Thursday, August 17, 2006

Players - 5

It was a straight shot down the I-5, through the Willamette Valley to the beginning of Oregon’s banana belt. It started to rain soon after they set out, but forty miles south of Portland the sun broke through, lighting up a ragged chasm in the clouds, probing farmland on either side of the freeway with slanting fingers of light. Randy Farrell spent the first part of the trip zoned out in the back seat of the Police Bureau Taurus, waking only when Summer turned off the I-5 at Springfield for a pit stop at a Wendy’s. After picking over his plain burger and fries, he disappeared into the men’s room. Ten minutes later, Summer went to look for him and found him out back by a Dumpster, sucking on the last half-inch of a tightly rolled joint.

‘I’m licensed to use it,’ he said, giving her a defiant look. ‘It helps control the nausea I get after I eat. You don’t believe me, I have a registration card my doctor gave me.’

‘I don’t need to see your card, Mr Farrell. I’ll wait by the car until you’ve finished, but don’t be too long.’

After they had set off again, Randy Farrell explained that he’d been diagnosed with liver cancer three years ago, the doctors had cut a tumour as big as a goose egg out of him. He’d gotten better, but four months ago the cancer had come back worse than ever, had spread to his bones and his pancreas. He didn’t have long to live, which was why he wanted to do right by Edie. Also, he said, he loved the girl as if she was one of his own. He’d been a son of a bitch when he was younger, beating up on his girlfriends, even beating his mother once, but marriage and helping to raise his stepdaughter had grounded him. He’d even quit drinking after his last stretch in the joint, but not before the damage had been done.

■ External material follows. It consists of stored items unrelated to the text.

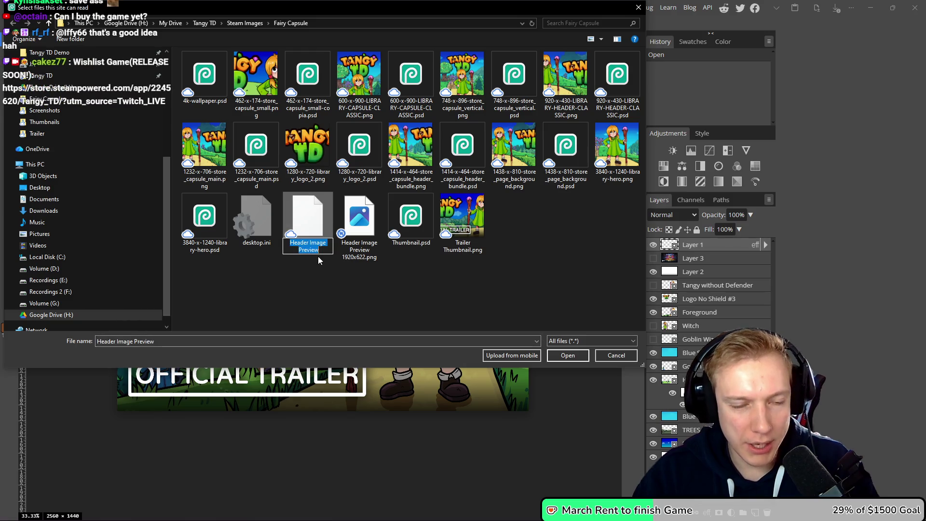
pyautogui.write('.ps')
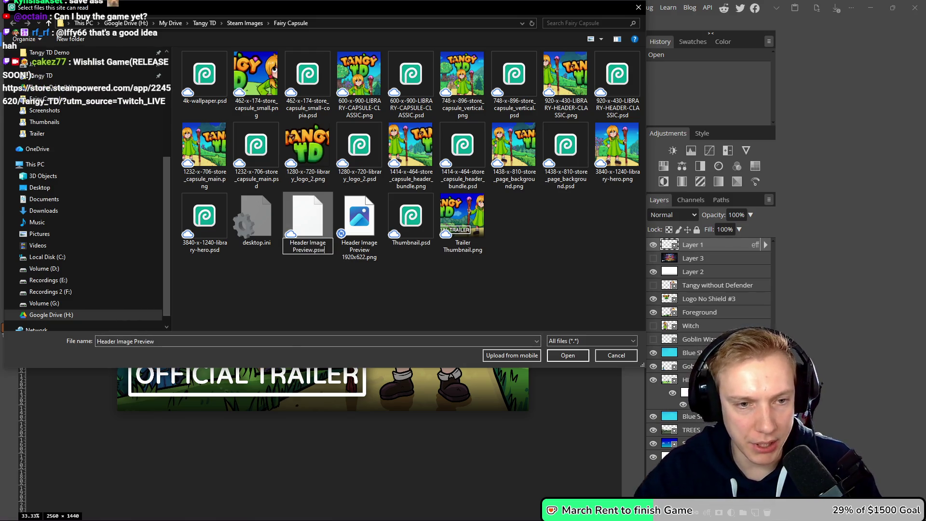
pyautogui.write('d')
pyautogui.write(' 19')
pyautogui.write('20')
pyautogui.write('x622')
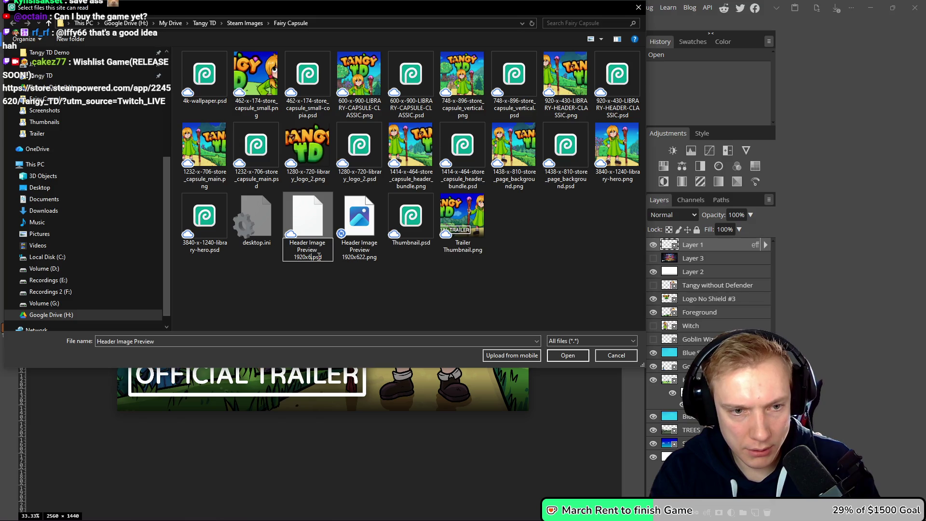
pyautogui.press('Return')
pyautogui.doubleClick(298, 234)
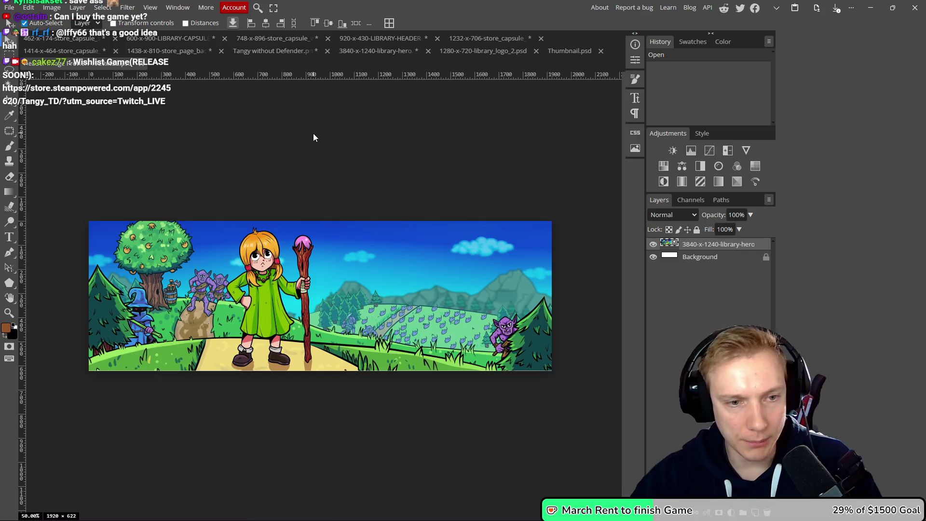
# Stretch the banner down to the bottom edge of the 1920×622 canvas.
pyautogui.press('ctrl+t')
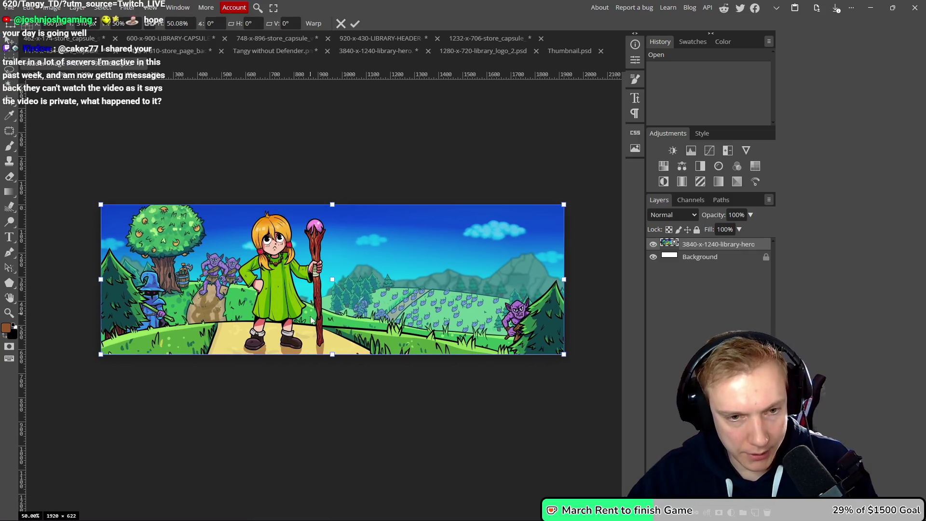
pyautogui.moveTo(332, 356); pyautogui.dragTo(332, 355)
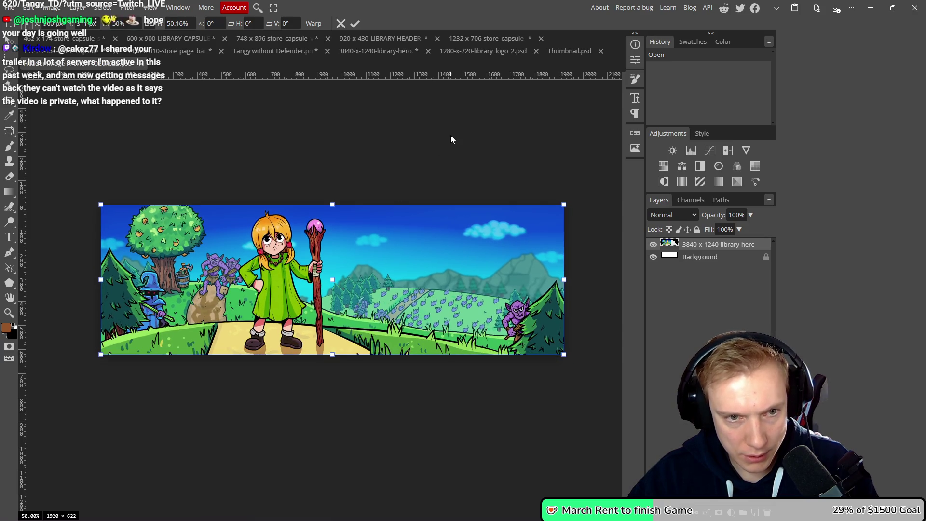
pyautogui.press('Return')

His confession was well rehearsed and laced with jargon he’d probably learned at Alcoholics Anonymous meetings and cancer support groups. But he seemed sincere, telling Summer that Edie had loved to read, English had been her best subject at school and she would have studied it in college if she hadn’t grown wild and gotten into trouble with the police. Telling her that Edie had loved a little black cat she called Edgar Allan Poe, that Edie had sewn her own clothes from patterns, and she had been a pretty good artist, too. Edie and her mother had never gotten along, Randy Farrell said, but he hoped he had been some help to her. When he’d seen her that one time after she ran off, she had been full of plans; he’d given her money to buy something smart so she could try to get back to school, train for an office job. Meanwhile, she’d been waitressing in a short-order place. The manager took a kickback straight from her basic pay because she’d been on probation and he could violate her back to jail any time he wanted, but she had been making that up on tips.

‘Everything was going right for her, except for that no-good boyfriend.’